Talk about food and farming

But Oli added that although it is important to talk about farming, it is equally important to shine the spotlight on food, which their on-farm butchery enabled them to do.

“All of our sheep and cattle are pasture fed and butchered and dry-aged on-site,” he said.

“So we can talk people through that process, and that completes the story.”

“Once they have tried it, most people rave about it, and they go away better informed about how the food they eat reaches their plate.

“We produce literature about our livestock to help educate people. It is all about education, and with the campsite, we have an engaged audience who are generally eager to learn.”

Yates’ comments

Dan Yates, founder of Pitchup.com – Europe’s largest outdoor accommodation provider – said many of the farm-based campsites listed on the platform report similar findings.

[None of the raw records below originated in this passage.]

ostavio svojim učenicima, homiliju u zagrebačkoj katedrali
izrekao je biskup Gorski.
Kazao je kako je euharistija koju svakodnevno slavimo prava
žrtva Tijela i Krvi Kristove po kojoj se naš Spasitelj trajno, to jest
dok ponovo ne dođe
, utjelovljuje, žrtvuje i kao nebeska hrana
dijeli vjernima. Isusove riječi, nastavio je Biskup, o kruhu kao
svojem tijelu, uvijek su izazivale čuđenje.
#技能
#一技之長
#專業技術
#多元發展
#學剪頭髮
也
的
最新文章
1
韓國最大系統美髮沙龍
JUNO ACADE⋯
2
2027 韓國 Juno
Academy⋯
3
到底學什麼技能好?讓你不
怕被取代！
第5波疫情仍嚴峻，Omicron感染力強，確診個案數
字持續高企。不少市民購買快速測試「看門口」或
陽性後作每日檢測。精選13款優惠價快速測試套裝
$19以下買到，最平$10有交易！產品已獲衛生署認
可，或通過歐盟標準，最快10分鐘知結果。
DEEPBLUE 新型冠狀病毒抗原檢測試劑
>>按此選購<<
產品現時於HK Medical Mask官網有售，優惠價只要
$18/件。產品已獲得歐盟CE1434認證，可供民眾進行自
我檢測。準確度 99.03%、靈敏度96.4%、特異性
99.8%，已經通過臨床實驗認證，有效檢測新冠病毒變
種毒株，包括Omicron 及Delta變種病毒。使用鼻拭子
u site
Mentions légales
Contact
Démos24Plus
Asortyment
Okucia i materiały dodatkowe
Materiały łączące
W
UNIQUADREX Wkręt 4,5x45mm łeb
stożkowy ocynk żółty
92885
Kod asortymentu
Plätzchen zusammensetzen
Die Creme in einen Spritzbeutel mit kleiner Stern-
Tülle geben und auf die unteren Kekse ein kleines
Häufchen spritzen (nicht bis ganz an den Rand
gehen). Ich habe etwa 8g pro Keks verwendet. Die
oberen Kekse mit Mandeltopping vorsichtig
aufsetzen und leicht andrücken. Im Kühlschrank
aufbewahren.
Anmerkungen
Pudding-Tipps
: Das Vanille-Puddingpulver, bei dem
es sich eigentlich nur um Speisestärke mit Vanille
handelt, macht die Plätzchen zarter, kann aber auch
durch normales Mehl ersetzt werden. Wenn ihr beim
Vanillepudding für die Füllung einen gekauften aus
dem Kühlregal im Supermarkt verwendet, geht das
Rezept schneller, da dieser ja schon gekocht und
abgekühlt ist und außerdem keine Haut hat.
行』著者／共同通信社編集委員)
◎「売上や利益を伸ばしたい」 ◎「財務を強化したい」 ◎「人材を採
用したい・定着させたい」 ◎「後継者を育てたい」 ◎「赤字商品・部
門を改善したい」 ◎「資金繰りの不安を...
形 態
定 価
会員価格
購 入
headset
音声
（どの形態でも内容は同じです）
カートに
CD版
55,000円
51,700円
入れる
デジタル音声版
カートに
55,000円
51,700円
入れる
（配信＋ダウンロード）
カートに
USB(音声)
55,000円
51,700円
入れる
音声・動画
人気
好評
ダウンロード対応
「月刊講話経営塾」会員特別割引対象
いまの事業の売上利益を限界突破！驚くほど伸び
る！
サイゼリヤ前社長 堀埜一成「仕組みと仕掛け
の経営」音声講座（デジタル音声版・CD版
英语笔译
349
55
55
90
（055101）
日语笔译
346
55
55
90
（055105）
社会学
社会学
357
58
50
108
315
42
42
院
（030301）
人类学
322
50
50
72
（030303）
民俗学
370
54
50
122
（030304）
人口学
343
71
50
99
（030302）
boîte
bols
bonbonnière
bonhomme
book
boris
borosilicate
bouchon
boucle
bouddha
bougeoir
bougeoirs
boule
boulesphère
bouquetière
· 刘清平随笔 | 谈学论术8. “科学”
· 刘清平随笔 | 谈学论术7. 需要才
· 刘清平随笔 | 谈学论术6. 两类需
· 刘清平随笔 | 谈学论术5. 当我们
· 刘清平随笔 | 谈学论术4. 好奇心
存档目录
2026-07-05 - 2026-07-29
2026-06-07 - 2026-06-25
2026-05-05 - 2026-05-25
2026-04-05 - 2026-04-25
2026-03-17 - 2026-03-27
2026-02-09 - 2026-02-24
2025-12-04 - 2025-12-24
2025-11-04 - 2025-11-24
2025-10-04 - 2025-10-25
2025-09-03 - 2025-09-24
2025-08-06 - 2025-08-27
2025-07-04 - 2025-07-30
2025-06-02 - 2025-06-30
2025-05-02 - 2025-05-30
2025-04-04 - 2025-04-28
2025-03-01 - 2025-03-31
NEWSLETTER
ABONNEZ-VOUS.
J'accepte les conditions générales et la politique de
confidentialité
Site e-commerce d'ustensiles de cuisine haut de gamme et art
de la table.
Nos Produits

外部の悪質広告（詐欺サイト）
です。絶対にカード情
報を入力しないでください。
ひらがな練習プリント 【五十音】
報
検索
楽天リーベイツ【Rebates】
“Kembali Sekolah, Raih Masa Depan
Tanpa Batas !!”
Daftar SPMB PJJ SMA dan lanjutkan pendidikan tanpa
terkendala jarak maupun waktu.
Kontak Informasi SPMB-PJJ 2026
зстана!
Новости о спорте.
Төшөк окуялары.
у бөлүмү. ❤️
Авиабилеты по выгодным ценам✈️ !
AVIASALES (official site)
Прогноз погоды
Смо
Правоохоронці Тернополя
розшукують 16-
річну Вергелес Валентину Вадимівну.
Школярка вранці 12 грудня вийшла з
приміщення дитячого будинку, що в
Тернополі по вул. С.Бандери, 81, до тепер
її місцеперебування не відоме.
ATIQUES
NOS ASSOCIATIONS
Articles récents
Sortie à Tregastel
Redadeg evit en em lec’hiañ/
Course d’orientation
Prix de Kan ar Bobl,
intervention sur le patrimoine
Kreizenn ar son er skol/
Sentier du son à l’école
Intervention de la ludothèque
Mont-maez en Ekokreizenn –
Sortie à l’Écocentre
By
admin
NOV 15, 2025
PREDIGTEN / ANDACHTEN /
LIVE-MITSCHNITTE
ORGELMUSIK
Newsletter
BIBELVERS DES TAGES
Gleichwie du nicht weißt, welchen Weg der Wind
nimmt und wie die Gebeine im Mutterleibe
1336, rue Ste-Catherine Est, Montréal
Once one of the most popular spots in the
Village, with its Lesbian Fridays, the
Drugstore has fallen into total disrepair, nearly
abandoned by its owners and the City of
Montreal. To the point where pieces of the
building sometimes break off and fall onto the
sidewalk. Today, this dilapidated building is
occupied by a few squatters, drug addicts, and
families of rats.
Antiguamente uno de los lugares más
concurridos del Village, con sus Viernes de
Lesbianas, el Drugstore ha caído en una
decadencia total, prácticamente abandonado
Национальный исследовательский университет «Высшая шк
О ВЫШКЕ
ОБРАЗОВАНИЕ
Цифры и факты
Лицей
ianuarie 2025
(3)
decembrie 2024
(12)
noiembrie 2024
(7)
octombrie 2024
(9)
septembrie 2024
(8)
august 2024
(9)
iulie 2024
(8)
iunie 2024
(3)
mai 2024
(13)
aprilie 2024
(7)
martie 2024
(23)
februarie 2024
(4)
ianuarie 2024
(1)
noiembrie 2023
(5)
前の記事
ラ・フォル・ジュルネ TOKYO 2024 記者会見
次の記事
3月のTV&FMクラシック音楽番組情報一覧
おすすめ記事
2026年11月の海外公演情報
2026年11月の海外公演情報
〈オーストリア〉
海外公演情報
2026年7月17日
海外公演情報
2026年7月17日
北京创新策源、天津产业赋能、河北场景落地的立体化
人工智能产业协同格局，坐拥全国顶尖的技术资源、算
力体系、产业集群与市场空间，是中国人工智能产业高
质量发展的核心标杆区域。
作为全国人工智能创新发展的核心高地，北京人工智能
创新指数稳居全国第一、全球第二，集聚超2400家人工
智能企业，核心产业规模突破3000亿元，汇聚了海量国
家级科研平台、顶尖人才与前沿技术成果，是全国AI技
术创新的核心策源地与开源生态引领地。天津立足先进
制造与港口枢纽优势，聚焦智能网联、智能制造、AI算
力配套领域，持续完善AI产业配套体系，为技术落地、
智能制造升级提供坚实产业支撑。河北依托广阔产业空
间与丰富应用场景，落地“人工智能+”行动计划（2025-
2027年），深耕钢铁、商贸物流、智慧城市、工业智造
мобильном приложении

Since the COVID pandemic, hundreds of farmers have set up caravan and campsites in response to the increasing popularity of staycations as quick and easy diversification projects.

This is fuelling a new-found interest in farming, and how food is produced, Dan believes.

“During the pandemic, a lot of people rediscovered the British countryside, or discovered it for the first time, as a place to holiday as they couldn’t go abroad,” he said.

“And when surrounded by farm animals and experiencing a working farm first-hand, most people cannot help but want to find out more about it.”

“Thousands of positive reviews in the last year specifically mentioned how much they enjoyed being on a farm.”

“What we are now finding is people are booking to go back to farm sites year after year because they are fascinated by what goes on there and how food is produced.”

“When they return to their everyday lives, they tell their friends about what they have learned.”

“It is great for farmers as it is sparking a real interest in what they do, and for consumers who have the opportunity to learn about food production while enjoying the chance to relax in beautiful surroundings.”

Yates is expecting to see this trend continue throughout 2023 as more people spend their summer holidays exploring working farms.